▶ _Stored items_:
=== Begin Enclosure ===
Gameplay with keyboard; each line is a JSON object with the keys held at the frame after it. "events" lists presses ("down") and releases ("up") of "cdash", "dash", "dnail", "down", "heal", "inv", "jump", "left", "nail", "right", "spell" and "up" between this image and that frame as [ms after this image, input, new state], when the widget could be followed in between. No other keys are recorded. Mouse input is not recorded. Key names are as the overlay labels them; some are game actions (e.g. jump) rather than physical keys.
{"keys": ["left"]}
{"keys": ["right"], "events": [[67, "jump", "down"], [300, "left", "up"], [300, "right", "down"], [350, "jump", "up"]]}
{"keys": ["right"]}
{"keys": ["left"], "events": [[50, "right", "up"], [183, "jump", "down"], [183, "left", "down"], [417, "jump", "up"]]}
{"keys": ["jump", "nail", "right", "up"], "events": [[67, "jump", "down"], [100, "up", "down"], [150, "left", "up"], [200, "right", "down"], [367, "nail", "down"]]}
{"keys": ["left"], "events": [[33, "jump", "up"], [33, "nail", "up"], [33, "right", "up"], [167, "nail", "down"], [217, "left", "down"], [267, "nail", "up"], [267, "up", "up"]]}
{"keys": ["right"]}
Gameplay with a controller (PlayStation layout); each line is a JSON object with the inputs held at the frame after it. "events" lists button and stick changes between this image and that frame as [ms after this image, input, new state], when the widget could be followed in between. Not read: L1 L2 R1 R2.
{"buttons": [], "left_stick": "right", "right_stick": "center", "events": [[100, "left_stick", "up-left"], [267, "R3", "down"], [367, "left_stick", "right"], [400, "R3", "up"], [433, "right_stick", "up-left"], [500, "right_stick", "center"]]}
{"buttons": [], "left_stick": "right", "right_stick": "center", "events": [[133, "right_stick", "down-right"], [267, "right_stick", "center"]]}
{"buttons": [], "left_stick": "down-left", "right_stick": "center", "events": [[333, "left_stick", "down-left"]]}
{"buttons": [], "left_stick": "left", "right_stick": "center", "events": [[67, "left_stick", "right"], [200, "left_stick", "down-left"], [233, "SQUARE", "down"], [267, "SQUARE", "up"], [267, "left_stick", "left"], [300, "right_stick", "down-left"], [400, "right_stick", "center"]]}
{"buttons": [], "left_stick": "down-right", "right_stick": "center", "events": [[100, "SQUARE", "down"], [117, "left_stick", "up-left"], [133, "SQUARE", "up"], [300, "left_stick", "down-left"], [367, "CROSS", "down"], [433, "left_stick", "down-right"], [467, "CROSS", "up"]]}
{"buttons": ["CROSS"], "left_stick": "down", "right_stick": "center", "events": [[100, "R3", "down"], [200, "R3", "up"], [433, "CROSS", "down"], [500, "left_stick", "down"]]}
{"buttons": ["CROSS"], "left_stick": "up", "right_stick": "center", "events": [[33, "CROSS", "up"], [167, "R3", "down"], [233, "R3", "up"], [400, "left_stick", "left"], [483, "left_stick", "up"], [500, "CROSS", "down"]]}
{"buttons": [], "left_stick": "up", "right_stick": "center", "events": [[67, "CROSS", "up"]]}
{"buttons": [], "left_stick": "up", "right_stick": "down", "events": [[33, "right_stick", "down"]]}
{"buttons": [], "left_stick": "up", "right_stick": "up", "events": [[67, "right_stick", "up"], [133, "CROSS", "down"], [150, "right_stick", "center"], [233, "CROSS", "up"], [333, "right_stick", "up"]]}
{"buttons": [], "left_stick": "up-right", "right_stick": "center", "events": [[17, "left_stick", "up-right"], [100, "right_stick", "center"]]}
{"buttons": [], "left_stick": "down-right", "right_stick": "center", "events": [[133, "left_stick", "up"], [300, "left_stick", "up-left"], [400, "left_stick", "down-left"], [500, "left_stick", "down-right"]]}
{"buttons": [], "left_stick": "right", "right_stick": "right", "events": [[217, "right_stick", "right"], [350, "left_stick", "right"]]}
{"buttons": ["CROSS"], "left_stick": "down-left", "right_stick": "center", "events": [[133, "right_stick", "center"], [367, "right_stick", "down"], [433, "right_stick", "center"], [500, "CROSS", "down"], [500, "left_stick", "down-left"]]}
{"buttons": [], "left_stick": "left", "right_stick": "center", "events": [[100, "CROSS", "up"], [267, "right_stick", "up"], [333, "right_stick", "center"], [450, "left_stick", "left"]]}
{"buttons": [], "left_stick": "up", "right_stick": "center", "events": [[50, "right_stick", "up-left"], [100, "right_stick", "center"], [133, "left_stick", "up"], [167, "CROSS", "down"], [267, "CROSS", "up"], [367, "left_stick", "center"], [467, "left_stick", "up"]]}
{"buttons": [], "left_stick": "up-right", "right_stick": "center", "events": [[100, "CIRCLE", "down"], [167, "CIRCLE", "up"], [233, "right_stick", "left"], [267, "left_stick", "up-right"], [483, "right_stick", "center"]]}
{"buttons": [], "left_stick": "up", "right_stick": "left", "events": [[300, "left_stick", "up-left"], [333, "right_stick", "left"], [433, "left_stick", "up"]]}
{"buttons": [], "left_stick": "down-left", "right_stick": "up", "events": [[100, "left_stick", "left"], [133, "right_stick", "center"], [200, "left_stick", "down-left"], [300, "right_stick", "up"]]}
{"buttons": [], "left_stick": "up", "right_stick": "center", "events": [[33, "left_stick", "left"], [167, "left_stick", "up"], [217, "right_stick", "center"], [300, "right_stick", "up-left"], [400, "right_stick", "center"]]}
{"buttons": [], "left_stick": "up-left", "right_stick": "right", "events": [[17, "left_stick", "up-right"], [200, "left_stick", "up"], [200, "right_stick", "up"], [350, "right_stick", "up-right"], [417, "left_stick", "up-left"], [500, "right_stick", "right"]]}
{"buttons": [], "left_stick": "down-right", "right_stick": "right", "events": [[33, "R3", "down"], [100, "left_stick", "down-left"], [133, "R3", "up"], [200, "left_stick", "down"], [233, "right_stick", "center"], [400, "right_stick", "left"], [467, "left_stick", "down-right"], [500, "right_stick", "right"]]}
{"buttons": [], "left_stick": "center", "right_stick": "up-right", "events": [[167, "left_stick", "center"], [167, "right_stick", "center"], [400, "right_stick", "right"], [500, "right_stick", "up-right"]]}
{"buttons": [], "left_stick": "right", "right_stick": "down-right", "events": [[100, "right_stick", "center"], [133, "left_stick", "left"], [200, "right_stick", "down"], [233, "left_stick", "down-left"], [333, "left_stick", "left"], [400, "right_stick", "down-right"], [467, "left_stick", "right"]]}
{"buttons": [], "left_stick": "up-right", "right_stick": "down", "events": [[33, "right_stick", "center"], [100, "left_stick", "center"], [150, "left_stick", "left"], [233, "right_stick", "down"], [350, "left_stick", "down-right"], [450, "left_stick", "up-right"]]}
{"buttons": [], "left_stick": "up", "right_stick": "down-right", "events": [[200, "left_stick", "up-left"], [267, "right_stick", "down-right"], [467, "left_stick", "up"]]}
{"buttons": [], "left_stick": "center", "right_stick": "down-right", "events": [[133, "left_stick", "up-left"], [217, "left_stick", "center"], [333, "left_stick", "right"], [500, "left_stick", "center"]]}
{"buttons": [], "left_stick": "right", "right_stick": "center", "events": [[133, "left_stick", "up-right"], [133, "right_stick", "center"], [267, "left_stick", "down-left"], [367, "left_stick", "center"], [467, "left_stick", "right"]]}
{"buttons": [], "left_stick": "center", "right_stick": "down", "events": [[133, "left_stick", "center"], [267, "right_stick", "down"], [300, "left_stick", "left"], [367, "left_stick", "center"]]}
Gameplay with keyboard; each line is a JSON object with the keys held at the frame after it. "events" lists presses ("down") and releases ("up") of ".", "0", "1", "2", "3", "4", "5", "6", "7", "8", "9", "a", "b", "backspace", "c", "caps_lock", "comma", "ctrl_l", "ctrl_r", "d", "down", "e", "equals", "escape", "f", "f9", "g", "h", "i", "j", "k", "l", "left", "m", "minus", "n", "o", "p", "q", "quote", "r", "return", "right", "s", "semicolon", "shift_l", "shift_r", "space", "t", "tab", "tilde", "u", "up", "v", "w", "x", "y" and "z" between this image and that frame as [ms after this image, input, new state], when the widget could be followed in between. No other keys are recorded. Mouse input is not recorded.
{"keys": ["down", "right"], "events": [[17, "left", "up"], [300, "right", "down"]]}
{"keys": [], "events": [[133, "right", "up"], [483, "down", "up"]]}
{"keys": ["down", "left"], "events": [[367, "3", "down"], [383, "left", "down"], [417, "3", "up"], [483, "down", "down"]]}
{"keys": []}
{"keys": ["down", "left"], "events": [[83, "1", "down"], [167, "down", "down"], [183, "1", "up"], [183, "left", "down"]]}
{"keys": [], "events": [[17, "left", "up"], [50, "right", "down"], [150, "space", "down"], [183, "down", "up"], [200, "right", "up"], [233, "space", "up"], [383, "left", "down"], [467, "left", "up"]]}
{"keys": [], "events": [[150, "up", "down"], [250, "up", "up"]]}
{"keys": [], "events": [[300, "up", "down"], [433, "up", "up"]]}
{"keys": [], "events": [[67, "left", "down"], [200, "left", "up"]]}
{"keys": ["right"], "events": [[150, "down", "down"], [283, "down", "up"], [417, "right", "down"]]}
=== End Enclosure ===
▶ _Exercise directions_:
Every line above that holds the word "space" is to be found and copied.

▶ _Output of the exercise_:
Gameplay with keyboard; each line is a JSON object with the keys held at the frame after it. "events" lists presses ("down") and releases ("up") of ".", "0", "1", "2", "3", "4", "5", "6", "7", "8", "9", "a", "b", "backspace", "c", "caps_lock", "comma", "ctrl_l", "ctrl_r", "d", "down", "e", "equals", "escape", "f", "f9", "g", "h", "i", "j", "k", "l", "left", "m", "minus", "n", "o", "p", "q", "quote", "r", "return", "right", "s", "semicolon", "shift_l", "shift_r", "space", "t", "tab", "tilde", "u", "up", "v", "w", "x", "y" and "z" between this image and that frame as [ms after this image, input, new state], when the widget could be followed in between. No other keys are recorded. Mouse input is not recorded.
{"keys": [], "events": [[17, "left", "up"], [50, "right", "down"], [150, "space", "down"], [183, "down", "up"], [200, "right", "up"], [233, "space", "up"], [383, "left", "down"], [467, "left", "up"]]}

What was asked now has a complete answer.